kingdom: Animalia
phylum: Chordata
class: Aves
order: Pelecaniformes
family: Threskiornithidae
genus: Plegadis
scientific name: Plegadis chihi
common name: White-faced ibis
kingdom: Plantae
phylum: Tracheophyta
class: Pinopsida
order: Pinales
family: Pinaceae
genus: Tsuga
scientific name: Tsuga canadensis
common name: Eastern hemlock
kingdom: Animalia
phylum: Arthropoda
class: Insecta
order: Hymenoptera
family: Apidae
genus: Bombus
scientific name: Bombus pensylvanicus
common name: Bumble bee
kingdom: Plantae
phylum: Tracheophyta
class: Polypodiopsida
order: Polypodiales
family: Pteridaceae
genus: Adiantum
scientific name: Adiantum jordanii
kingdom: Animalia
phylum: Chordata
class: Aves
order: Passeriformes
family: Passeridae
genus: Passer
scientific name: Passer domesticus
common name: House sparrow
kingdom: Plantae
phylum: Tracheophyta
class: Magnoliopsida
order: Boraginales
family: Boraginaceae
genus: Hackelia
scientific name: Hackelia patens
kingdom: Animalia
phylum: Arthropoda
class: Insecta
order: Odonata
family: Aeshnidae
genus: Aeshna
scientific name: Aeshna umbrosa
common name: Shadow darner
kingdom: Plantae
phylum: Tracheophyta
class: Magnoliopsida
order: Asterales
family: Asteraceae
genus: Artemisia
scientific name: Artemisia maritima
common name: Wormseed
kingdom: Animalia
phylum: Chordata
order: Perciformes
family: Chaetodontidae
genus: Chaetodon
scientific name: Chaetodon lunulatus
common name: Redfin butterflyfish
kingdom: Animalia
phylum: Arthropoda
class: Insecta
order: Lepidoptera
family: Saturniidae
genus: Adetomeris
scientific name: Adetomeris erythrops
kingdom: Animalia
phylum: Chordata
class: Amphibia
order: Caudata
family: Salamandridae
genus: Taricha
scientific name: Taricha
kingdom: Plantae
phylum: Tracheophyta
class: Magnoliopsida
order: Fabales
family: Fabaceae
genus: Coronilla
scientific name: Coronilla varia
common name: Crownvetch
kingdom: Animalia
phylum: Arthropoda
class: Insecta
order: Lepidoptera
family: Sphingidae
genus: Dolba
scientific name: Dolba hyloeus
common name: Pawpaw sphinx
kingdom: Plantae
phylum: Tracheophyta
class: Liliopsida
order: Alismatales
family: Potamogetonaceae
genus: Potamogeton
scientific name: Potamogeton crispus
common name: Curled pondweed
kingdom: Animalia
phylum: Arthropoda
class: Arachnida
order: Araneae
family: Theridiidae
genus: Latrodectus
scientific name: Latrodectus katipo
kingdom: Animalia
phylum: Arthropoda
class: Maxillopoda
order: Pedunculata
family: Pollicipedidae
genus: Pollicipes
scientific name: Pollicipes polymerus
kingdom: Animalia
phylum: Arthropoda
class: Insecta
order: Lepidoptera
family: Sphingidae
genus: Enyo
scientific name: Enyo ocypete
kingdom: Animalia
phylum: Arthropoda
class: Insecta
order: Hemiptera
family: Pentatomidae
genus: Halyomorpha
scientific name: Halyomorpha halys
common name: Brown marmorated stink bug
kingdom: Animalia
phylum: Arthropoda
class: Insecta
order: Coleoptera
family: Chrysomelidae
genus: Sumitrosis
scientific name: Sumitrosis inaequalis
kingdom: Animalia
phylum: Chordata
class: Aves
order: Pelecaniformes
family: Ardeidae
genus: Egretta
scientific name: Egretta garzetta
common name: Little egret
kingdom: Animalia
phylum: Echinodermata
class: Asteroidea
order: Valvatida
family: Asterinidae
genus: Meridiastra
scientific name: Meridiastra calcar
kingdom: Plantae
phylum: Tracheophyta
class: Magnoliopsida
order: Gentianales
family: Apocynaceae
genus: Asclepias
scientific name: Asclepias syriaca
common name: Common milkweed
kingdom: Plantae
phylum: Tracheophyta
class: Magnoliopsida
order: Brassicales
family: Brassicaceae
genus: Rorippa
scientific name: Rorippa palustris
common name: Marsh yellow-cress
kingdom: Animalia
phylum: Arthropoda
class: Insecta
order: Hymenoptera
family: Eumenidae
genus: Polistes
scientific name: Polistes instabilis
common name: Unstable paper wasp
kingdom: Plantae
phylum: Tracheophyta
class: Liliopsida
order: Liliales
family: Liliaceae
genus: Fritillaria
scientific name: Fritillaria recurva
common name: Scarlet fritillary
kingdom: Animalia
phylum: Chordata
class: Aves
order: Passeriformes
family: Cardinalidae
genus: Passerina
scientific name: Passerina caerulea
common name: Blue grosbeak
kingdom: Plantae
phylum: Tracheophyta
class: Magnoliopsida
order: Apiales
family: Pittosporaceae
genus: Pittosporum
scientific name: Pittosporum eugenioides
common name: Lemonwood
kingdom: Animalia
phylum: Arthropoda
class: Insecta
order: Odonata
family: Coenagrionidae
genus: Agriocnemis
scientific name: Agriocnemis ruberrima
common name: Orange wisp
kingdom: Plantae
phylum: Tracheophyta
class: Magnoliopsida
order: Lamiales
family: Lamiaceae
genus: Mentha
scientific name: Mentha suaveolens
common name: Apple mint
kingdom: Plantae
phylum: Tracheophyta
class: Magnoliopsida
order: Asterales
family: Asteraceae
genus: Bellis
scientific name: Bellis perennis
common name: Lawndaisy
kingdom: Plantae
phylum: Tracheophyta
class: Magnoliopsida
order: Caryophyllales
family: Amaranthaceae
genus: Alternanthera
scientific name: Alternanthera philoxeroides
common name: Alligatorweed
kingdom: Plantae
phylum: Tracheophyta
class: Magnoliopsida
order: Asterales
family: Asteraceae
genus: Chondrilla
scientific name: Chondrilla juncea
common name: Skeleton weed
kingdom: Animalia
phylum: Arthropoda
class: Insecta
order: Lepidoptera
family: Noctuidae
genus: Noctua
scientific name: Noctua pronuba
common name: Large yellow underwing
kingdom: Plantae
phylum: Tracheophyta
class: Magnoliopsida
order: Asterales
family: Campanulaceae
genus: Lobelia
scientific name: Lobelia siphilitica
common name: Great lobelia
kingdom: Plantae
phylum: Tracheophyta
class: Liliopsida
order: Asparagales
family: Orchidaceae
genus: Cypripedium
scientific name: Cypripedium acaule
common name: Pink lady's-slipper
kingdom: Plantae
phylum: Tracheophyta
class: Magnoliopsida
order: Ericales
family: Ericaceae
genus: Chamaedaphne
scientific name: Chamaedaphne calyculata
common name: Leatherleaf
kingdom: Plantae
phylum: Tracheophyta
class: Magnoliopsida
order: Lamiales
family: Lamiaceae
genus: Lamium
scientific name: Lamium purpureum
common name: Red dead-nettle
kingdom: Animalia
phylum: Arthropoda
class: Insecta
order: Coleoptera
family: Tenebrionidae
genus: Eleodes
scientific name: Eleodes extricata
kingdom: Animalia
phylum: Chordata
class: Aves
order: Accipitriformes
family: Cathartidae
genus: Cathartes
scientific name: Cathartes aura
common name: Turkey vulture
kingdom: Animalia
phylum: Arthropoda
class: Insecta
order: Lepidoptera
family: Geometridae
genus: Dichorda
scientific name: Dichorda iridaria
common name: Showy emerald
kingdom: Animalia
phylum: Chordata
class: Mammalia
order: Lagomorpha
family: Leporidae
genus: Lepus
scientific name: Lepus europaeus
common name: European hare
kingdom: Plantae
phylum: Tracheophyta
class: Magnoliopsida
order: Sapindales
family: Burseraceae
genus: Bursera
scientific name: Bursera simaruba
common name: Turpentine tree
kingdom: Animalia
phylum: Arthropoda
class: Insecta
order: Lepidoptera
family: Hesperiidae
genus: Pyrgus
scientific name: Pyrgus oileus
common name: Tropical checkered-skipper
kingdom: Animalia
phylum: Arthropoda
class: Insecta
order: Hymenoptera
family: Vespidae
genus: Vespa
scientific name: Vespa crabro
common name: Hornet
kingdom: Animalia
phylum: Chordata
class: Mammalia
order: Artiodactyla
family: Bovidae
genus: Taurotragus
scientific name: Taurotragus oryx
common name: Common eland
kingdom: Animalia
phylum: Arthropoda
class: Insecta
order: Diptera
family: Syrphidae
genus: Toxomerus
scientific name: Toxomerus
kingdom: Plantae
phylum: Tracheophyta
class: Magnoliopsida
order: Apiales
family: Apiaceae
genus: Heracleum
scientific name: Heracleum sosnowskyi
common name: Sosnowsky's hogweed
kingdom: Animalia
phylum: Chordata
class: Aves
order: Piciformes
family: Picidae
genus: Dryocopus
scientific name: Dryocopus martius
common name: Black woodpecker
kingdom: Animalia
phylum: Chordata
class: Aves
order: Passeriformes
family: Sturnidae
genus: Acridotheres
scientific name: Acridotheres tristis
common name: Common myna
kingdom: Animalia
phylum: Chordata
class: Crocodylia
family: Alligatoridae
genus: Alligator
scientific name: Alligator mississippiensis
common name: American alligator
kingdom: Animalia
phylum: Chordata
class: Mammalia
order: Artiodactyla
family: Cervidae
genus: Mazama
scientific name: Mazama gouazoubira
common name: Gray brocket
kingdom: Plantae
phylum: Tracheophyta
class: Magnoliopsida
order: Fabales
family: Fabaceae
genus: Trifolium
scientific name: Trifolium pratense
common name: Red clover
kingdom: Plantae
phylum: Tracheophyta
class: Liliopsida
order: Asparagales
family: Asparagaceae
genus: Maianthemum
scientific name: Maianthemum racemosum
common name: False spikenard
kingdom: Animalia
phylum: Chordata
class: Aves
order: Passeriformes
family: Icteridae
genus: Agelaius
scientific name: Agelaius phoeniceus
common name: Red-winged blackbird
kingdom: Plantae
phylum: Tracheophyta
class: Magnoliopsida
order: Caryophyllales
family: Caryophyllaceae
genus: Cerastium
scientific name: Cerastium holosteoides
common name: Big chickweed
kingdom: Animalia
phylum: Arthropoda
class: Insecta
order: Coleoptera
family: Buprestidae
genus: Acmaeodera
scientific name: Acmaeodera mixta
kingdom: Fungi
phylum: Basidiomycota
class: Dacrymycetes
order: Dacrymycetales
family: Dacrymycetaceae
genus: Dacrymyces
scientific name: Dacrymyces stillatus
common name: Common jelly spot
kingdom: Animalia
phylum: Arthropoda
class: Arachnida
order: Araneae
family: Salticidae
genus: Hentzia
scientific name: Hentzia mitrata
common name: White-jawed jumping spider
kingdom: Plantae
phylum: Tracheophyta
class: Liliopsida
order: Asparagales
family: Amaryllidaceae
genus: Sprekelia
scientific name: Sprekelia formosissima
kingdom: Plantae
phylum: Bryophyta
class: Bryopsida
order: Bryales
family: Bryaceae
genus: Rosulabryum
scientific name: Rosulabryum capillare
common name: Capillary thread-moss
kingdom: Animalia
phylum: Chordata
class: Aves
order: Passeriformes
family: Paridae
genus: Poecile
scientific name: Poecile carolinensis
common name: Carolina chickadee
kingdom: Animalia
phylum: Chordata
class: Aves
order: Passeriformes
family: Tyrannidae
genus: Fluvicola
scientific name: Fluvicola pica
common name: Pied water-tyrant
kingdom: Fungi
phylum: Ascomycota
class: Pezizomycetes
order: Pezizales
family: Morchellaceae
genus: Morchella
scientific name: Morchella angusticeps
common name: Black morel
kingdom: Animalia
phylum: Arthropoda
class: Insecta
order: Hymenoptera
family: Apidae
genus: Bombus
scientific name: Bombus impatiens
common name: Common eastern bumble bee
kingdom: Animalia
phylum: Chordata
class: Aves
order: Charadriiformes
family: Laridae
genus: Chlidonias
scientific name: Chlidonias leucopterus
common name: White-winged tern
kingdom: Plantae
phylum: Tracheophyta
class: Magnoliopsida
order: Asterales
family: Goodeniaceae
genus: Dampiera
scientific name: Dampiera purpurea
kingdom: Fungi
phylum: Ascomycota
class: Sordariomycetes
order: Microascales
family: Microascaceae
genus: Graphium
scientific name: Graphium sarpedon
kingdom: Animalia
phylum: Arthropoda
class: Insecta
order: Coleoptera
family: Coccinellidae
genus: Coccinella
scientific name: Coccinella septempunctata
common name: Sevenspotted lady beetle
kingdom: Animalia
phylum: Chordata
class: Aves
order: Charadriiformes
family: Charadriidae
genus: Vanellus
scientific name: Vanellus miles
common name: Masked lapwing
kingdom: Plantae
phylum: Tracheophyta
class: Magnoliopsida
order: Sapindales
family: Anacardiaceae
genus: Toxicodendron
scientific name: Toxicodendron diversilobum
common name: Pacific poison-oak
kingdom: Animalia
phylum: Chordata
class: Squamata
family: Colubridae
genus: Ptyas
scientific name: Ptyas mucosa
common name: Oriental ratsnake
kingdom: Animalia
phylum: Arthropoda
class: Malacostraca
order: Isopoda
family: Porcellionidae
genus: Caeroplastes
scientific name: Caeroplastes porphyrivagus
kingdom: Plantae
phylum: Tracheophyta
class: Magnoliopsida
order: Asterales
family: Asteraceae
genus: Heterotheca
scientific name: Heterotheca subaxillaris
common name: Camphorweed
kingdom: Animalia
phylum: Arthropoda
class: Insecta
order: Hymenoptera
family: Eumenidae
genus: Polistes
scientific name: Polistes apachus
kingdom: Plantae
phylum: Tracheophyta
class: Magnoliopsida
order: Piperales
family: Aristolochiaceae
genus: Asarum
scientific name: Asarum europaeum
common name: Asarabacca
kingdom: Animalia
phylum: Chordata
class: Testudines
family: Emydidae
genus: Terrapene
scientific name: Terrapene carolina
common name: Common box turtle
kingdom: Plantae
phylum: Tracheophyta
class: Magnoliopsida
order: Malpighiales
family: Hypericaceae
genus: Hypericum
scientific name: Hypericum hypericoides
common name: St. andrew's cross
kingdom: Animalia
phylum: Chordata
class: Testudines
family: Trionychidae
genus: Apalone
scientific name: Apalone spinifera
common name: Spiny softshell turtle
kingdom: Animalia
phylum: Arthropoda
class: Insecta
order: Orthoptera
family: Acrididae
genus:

•••

:: Instruction ::
Put the lines of the records above, from the line containing "phylum: Echinodermata" through the line containing "genus: Chondrilla", into a Markdown table with two columns: Number, giving each row's position in order, and Text, holding the line itself. Leave out any blank lines.

:: Response to this task ::
| Number | Text |
|---|---|
| 1 | phylum: Echinodermata |
| 2 | class: Asteroidea |
| 3 | order: Valvatida |
| 4 | family: Asterinidae |
| 5 | genus: Meridiastra |
| 6 | scientific name: Meridiastra calcar |
| 7 | kingdom: Plantae |
| 8 | phylum: Tracheophyta |
| 9 | class: Magnoliopsida |
| 10 | order: Gentianales |
| 11 | family: Apocynaceae |
| 12 | genus: Asclepias |
| 13 | scientific name: Asclepias syriaca |
| 14 | common name: Common milkweed |
| 15 | kingdom: Plantae |
| 16 | phylum: Tracheophyta |
| 17 | class: Magnoliopsida |
| 18 | order: Brassicales |
| 19 | family: Brassicaceae |
| 20 | genus: Rorippa |
| 21 | scientific name: Rorippa palustris |
| 22 | common name: Marsh yellow-cress |
| 23 | kingdom: Animalia |
| 24 | phylum: Arthropoda |
| 25 | class: Insecta |
| 26 | order: Hymenoptera |
| 27 | family: Eumenidae |
| 28 | genus: Polistes |
| 29 | scientific name: Polistes instabilis |
| 30 | common name: Unstable paper wasp |
| 31 | kingdom: Plantae |
| 32 | phylum: Tracheophyta |
| 33 | class: Liliopsida |
| 34 | order: Liliales |
| 35 | family: Liliaceae |
| 36 | genus: Fritillaria |
| 37 | scientific name: Fritillaria recurva |
| 38 | common name: Scarlet fritillary |
| 39 | kingdom: Animalia |
| 40 | phylum: Chordata |
| 41 | class: Aves |
| 42 | order: Passeriformes |
| 43 | family: Cardinalidae |
| 44 | genus: Passerina |
| 45 | scientific name: Passerina caerulea |
| 46 | common name: Blue grosbeak |
| 47 | kingdom: Plantae |
| 48 | phylum: Tracheophyta |
| 49 | class: Magnoliopsida |
| 50 | order: Apiales |
| 51 | family: Pittosporaceae |
| 52 | genus: Pittosporum |
| 53 | scientific name: Pittosporum eugenioides |
| 54 | common name: Lemonwood |
| 55 | kingdom: Animalia |
| 56 | phylum: Arthropoda |
| 57 | class: Insecta |
| 58 | order: Odonata |
| 59 | family: Coenagrionidae |
| 60 | genus: Agriocnemis |
| 61 | scientific name: Agriocnemis ruberrima |
| 62 | common name: Orange wisp |
| 63 | kingdom: Plantae |
| 64 | phylum: Tracheophyta |
| 65 | class: Magnoliopsida |
| 66 | order: Lamiales |
| 67 | family: Lamiaceae |
| 68 | genus: Mentha |
| 69 | scientific name: Mentha suaveolens |
| 70 | common name: Apple mint |
| 71 | kingdom: Plantae |
| 72 | phylum: Tracheophyta |
| 73 | class: Magnoliopsida |
| 74 | order: Asterales |
| 75 | family: Asteraceae |
| 76 | genus: Bellis |
| 77 | scientific name: Bellis perennis |
| 78 | common name: Lawndaisy |
| 79 | kingdom: Plantae |
| 80 | phylum: Tracheophyta |
| 81 | class: Magnoliopsida |
| 82 | order: Caryophyllales |
| 83 | family: Amaranthaceae |
| 84 | genus: Alternanthera |
| 85 | scientific name: Alternanthera philoxeroides |
| 86 | common name: Alligatorweed |
| 87 | kingdom: Plantae |
| 88 | phylum: Tracheophyta |
| 89 | class: Magnoliopsida |
| 90 | order: Asterales |
| 91 | family: Asteraceae |
| 92 | genus: Chondrilla |